Lo que el facineroso —lo era, robaba sentimientos— no sabía es que Laura le había dejado una herencia emponzoñada. Cada letra, cada palabra, cada sílaba del libro lo describía de manera fiel y exacta. Todas las mujeres a las que había hecho lo mismo lo reconocieron de inmediato. Del libro se vendieron miles de ejemplares; las víctimas lo regalaban a sus hermanas, madres, cuñadas, amigas; éstas a sus maridos, amantes, amigos, conocidos; incluso alguna secretaria depositó el libro sobre la mesa de su jefe. Para los hombres era un dulce envenenado: por los relatos de Laura las mujeres hablaban sin decir, mataban sin ensuciarse las manos y herían sin rozar la mejilla de los ilustres varones que las habían ofendido. Traspasó el libro las fronteras del país y llenó miles de hojas de periódicos de todo el mundo; colmaron lágrimas amargas los ríos de las estrellas del universo; seguía a cada lágrima un agitar de abanicos; abanicos de cuchillos. Despertaban del letargo las mujeres sumidas en el mismo hechizo del que Laura se había visto poseída. Al año de su muerte, El Día de la Mujer estuvo dedicado a Laura, a la autora de un solo libro; a la odalisca que nunca lo fue más que en función del amor.

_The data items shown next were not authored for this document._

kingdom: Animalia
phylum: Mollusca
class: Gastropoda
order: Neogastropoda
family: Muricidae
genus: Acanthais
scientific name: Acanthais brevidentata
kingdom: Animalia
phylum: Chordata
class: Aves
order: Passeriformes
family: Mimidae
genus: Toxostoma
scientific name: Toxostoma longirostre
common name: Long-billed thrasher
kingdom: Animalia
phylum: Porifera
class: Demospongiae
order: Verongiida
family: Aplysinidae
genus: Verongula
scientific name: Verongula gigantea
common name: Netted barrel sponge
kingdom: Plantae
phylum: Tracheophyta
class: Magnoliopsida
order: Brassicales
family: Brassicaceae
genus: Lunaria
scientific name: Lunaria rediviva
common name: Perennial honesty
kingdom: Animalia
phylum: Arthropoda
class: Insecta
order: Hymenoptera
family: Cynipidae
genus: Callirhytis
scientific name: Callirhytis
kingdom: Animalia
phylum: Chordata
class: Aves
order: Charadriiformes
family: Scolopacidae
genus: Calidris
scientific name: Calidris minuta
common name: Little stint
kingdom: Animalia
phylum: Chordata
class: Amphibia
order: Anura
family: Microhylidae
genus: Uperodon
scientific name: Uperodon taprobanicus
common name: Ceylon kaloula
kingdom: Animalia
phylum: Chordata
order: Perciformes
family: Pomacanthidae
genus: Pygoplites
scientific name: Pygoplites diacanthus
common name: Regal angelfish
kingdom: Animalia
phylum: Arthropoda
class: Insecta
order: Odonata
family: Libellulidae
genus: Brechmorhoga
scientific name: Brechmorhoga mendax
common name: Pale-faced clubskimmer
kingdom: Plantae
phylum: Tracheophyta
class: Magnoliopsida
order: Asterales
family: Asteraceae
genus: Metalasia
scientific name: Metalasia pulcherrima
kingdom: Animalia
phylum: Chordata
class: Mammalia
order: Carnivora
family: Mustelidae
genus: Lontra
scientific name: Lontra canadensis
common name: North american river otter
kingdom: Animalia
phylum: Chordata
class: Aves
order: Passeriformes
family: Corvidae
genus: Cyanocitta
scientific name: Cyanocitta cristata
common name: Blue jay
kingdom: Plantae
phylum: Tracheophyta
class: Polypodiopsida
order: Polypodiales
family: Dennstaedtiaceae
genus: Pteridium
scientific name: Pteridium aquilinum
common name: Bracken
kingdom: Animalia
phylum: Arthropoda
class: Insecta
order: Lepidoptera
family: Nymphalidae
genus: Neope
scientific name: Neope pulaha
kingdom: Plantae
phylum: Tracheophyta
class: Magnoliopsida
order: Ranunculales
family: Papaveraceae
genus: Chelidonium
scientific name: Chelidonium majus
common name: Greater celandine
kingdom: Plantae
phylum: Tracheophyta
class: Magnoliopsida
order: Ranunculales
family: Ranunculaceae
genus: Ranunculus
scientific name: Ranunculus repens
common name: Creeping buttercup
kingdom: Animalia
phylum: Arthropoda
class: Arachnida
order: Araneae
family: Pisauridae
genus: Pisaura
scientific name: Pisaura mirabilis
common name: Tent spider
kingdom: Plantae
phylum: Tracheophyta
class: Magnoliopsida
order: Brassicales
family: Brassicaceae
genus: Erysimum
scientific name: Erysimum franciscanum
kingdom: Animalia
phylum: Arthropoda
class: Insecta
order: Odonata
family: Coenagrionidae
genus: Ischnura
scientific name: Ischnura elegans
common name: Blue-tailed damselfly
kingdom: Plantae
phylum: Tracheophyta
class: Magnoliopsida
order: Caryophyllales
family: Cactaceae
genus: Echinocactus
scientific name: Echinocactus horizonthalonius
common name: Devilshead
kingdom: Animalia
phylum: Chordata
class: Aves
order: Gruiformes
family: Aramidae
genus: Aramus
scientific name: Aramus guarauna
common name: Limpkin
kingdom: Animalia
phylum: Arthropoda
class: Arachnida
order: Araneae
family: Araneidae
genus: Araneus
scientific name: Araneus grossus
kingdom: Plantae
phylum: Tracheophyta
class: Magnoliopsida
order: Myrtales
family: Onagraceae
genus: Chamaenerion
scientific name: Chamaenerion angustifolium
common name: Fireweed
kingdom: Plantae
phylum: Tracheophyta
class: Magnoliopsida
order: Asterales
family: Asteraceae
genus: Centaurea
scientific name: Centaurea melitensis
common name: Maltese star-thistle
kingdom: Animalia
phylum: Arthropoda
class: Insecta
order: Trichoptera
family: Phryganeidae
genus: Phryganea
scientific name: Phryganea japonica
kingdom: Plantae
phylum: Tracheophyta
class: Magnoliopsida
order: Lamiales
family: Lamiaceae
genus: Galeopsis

Con ese libro muchas mujeres aprendieron que no debían perder el poder de querer tanto y de la manera en que lo hacían; que no debían renunciar a la pasión. Aprendieron que los hombres las mataban, aniquilaban o simplemente las dejaban a un lado del camino utilizando un arma que estaba en su interior: el sentimiento. Un talón de Aquiles que ellos habían controlado hacía años; un virus al que se habían hecho immunes.
El asesino de Laura terminó sus días encerrado; había esquinas pero ninguna mujer presta a seguir sus planes. El día que intentó volver a casa y arrinconar en una esquina del sofá a su mujer, ella le dio un empujón y le anunció que se iba. Su madre le había regalado el libro de Laura; reconoció al instante al hombre que allí se describía y unió valor y excusa para huir del monstruo. Antes de irse, le arrojó el libro a la cara; al leerlo, él se enfureció sin querer reconocerse en las letras y palabras, pero viéndose reflejado en cada situación. La contradicción propia y la ausencia de reflexión lo condujeron a la locura; golpeaba su pene contra las esquinas día tras día. Un juez decretó su ingreso en el psiquiátrico. Murió tras años de cautiverio y sin haber podido tener un orgasmo, felicidad ni placer alguno, y con la polla completamente destrozada a causa de tanto golpe y toqueteo solitario.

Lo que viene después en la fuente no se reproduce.